Outtakes: Miklós Jancsó

February 08, 2014 07:03 pm | Updated May 18, 2016 06:57 am IST - Chennai

Miklós Jancsó

Miklós Jancsó

WHO is he?

Hungarian screenwriter and film director who made over 80 fictional features, documentaries and short films in a six-decade-long career between the 1950s and the 2000s. Jancsó started his career making newsreels for the state before moving on to fiction. He won the Best Director award at the Cannes Film Festival in 1972 for the experimental “musical” Red Psalm . Jancsó passed away last week at the age of 92.

WHAT are his films about?

Themes

Jancsó’s cinema directly engages with the crucial events of Hungarian history and presents them in all their cruelty and expansiveness. They portray how individual identities get diluted, dispersed and lost in the tectonic movement of History. These films do not have protagonists, at least in the conventional sense, and disseminate the narrative through many equally unimportant characters, as though demonstrating the essentially anti-personal nature of historical events. As corollary, they also show how, in wartime, a flimsy identity, label (or a lack of it) decides a man’s ultimate fate.

Style

The most manifest aspect of Jancsó’s strongly visual cinema is the predominance of camera movement. These films are elaborately cinematographed and are marked by lengthy, complex tracking shots that chart vast swathes of space and utilise the depth of represented space to extraordinary effect. The image composition is remarkably geometrical and bases itself on the geometric quality of buildings and crowd formations, whose movements and interactions result in striking visual patterns and subordinate the human figure to constructs larger than itself.

WHY is he of interest?

Jancsó has been considered by some to be the most important Hungarian filmmaker of all time and the quality of his work certainly justifies that lofty view.

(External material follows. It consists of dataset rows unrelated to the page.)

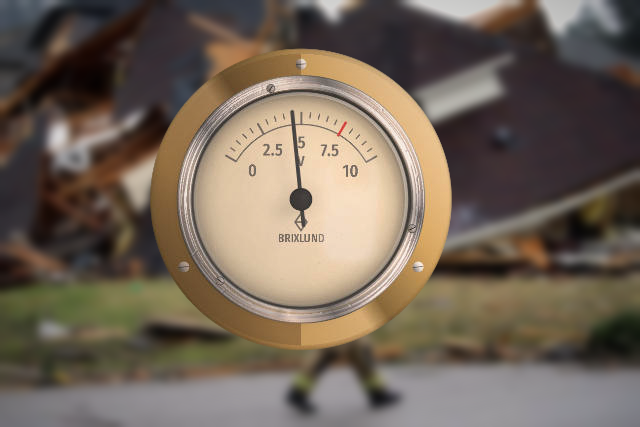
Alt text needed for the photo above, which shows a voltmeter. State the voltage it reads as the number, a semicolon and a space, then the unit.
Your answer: 4.5; V
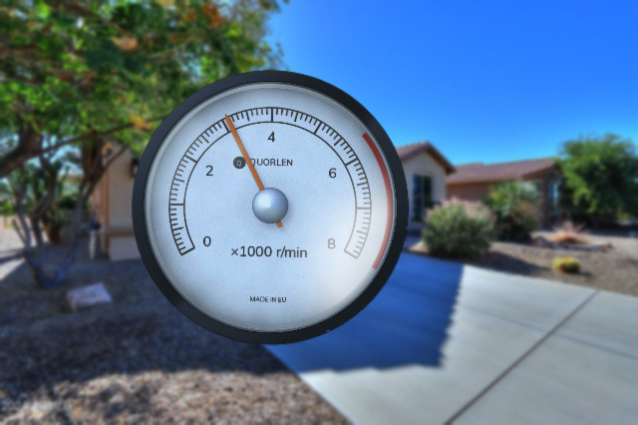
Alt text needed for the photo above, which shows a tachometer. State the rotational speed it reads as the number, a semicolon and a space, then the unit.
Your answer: 3100; rpm
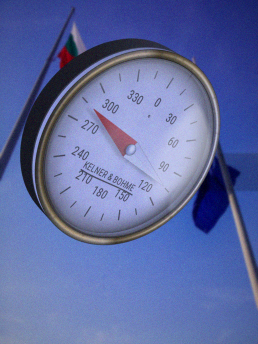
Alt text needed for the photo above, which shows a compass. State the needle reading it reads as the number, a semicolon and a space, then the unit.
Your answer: 285; °
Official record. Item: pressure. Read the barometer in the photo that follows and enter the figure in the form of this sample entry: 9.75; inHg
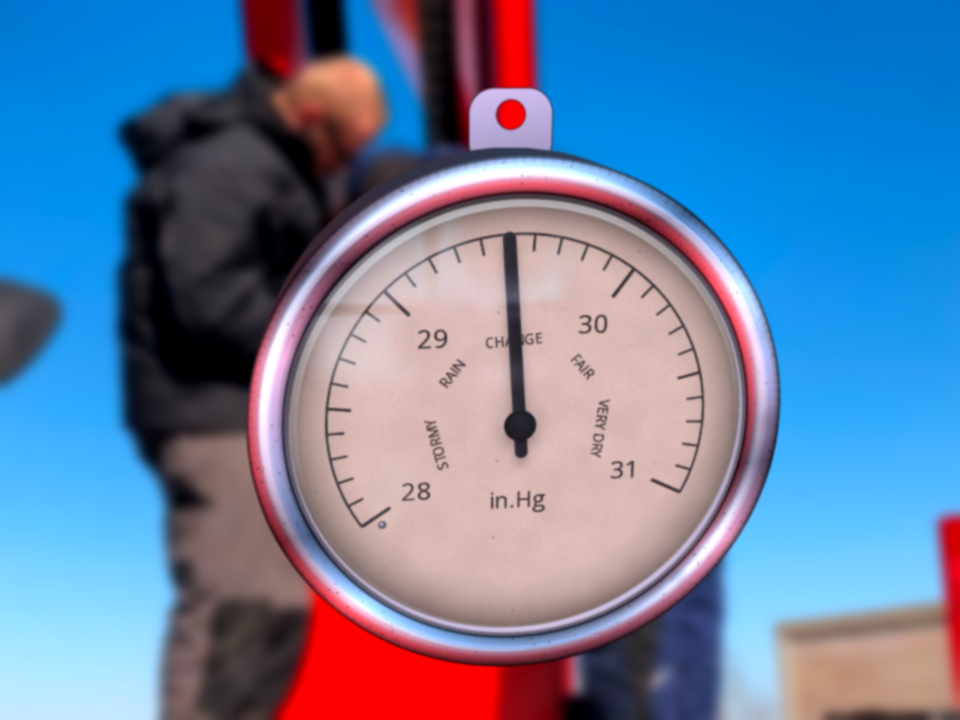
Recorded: 29.5; inHg
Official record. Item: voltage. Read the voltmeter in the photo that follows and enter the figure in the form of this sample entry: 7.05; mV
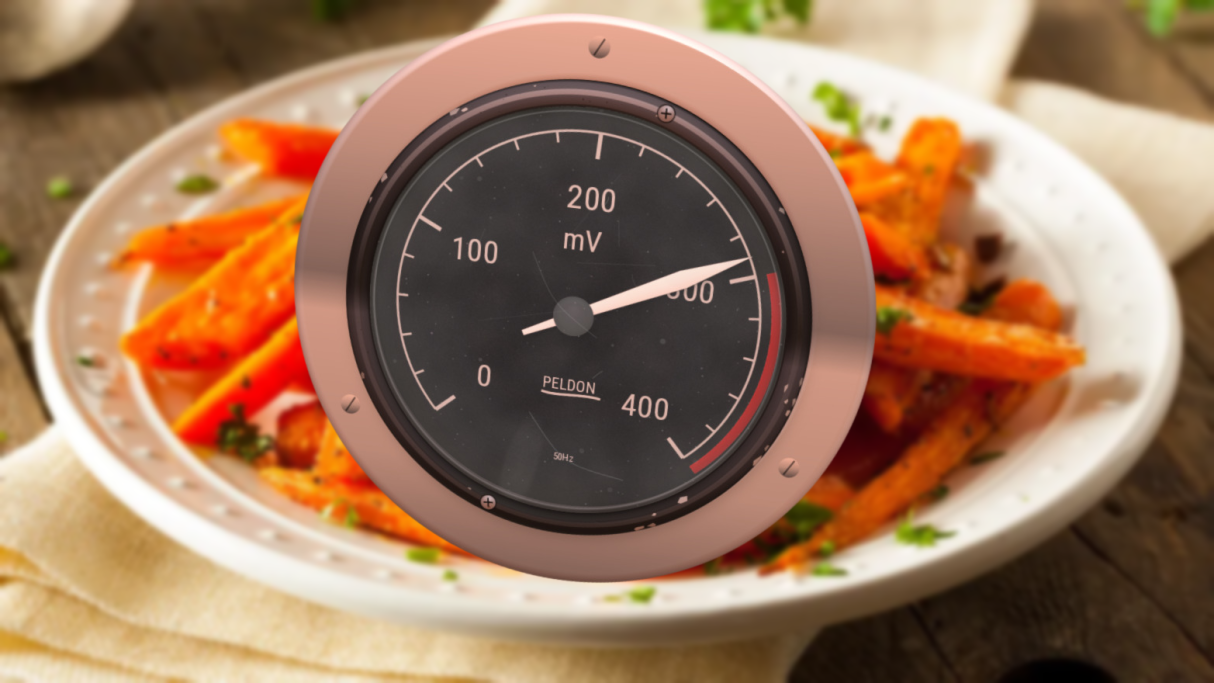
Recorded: 290; mV
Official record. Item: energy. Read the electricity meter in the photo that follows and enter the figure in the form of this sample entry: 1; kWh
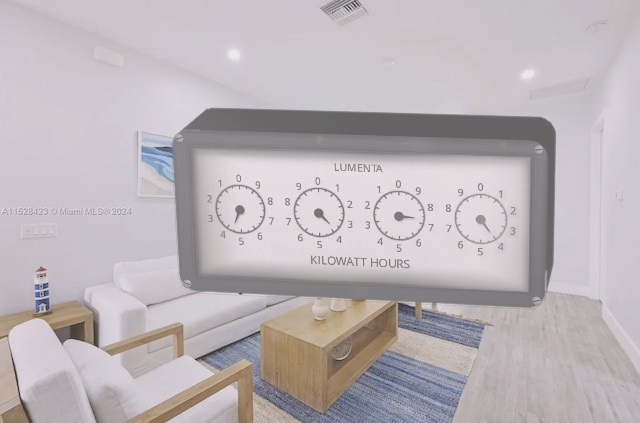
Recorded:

Jansco’s cinema is not only important for its formal discipline and rigour, but also its anti-Humanist approach to narrative that avoids the easy answers provided by uncritical humanist cinema. Both these aspects bear an unmistakable influence on the work of Béla Tarr, one of the most important directors of current day.

WHERE to discover him?

The aesthetically daring The Round Up (1965) is set in the middle of the 19th century and revolves around a large-scale interrogation camp set up with the intention of culling out insurgents. Underscored by shifting of identities, transfer of blame and metamorphosing of perspectives, the film depicts the porosity of identity and difficulty of loyalty and trust in times of deep crises.